Description of problem: md/md.c has a limit of 127 detected devices. I've accidentally exceeded this limit by one, and now my box always comes up with the last raid6 array missing one disk. Would it be a bad idea to turn this fixed-size array into a dynamically-allocated list? Version-Release number of selected component (if applicable): kernel-2.6.17-1.2366.fc6 How reproducible: Every time Steps to Reproduce: 1.Create exactly 128 partitions of about the same size, and set up say 64 pairs of raid 1 devices 2.Arrange for raidautorun to be in initrd's init 3.Reboot Actual results: The last array will be missing a member Expected results: It shouldn't Additional info:
Created attachment 133288 [details] Patch that fixes the bug Turning the fixed-size array into a list works. It also fixes a race condition in the increment-and-use-old-value of dev_cnt. The compiler certainly won't do it atomically, and it's actually expensive to generate code that does this atomically.

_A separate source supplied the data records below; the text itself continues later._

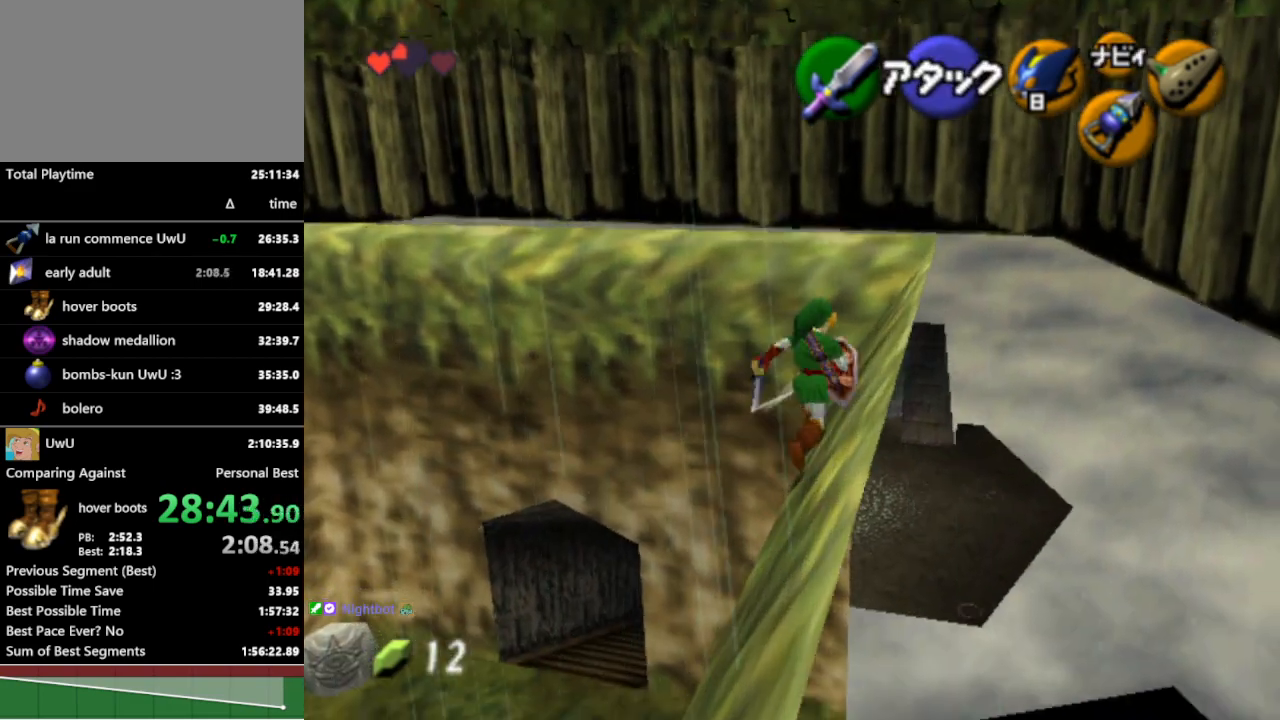
{"buttons": ["L1"], "left_stick": "up", "right_stick": "center", "events": [[267, "left_stick", "up"], [300, "L1", "down"]]}
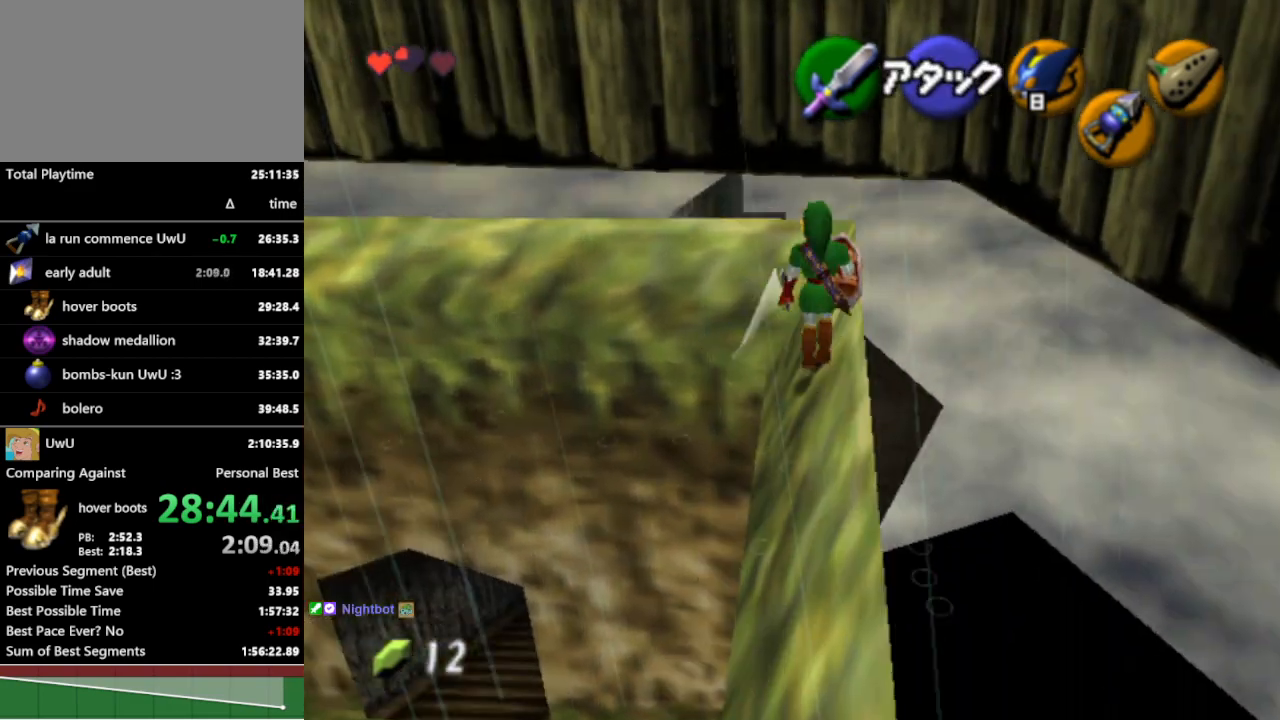
{"buttons": [], "left_stick": "up-left", "right_stick": "center", "events": [[67, "L1", "up"], [133, "left_stick", "center"], [300, "left_stick", "up"], [367, "left_stick", "up-left"]]}
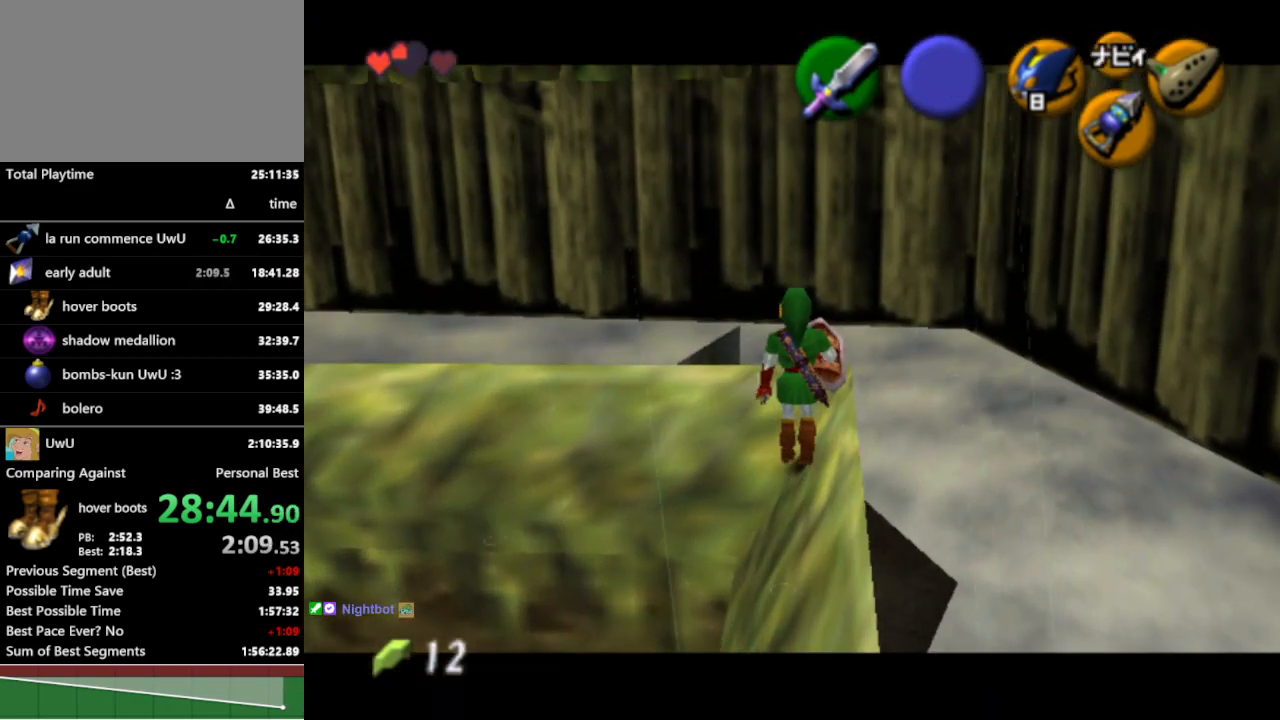
{"buttons": [], "left_stick": "left", "right_stick": "center", "events": [[67, "left_stick", "left"]]}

Created attachment 133289 [details] Patch that avoids crashes on out-of-memory I realized I failed to check the result of kzalloc. This patch fixes it, adjusting for an error message with the name of the device to be printed when this happens (which AFAICT only the callers have).
please post this upstream to linux-kernel.org
Based on the date this bug was created, it appears to have been reported against rawhide during the development of a Fedora release that is no longer maintained. In order to refocus our efforts as a project we are flagging all of the open bugs for releases which are no longer maintained. If this bug remains in NEEDINFO thirty (30) days from now, we will automatically close it. If you can reproduce this bug in a maintained Fedora version (7, 8, or rawhide), please change this bug to the respective version and change the status to ASSIGNED. (If you're unable to change the bug's version or status, add a comment to the bug and someone will change it for you.) Thanks for your help, and we apologize again that we haven't handled these issues to this point. The process we're following is outlined here: http://fedoraproject.org/wiki/BugZappers/F9CleanUp We will be following the process here: http://fedoraproject.org/wiki/BugZappers/HouseKeeping to ensure this doesn't happen again.
Patch was posted upstream, I don't know whether it made it, but we now use mdadm, which doesn't run into the limitations, so we're fine.